Para ele, escaladas verbais como a desencadeada por Trump trazem grande risco. “A gente não sabe onde isso vai parar. Já ouvimos muitas vezes de terceira guerra e nunca aconteceu, graças a Deus.”

A crise começou com o envenenamento do ex-espião russo Sergei Skripal e sua filha, Yulia, na Inglaterra, no início de março. "Pode ter sido feito por um serviço secreto ocidental. Não estou afirmando, mas pode ter sido", diz. A escalada chega agora a uma nova acusação, desta vez contra a Síria, aliada da Rússia. EUA, França e Reino Unido acusam o governo de Bashar al-Assad de usar armas químicas. Trump ameaça atacar o país árabe.

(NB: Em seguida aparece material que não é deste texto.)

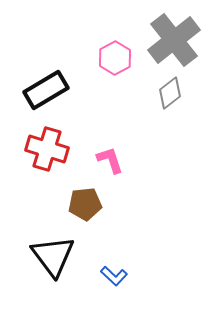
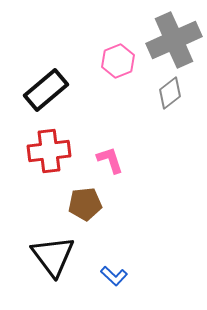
gray cross: rotated 14 degrees clockwise
pink hexagon: moved 3 px right, 3 px down; rotated 8 degrees clockwise
black rectangle: rotated 9 degrees counterclockwise
red cross: moved 2 px right, 2 px down; rotated 24 degrees counterclockwise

“Terceira guerra mundial seria um suicídio global. Então, espero que não se chegue lá. Pode haver um outro tipo de conflito mais localizado, indireto”, avalia o ex-chanceler brasileiro.

Sobre as especulações de que a aeronave americana apelidada de “Dia do Juízo Final” estaria em pleno voo, Amorim diz que não há, no momento, como saber se a informação é real. “Se é verdade, é muito arriscado. Se ela entra num espaço aéreo e atiram contra ela, por exemplo. As coisas ficam imprevisíveis. Não acho que haja a intenção de desencadear um conflito global, mas as ameaças às vezes fogem do controle. Pode-se chegar a um ponto em que um pequeno erro pode ocasionar um conflito.”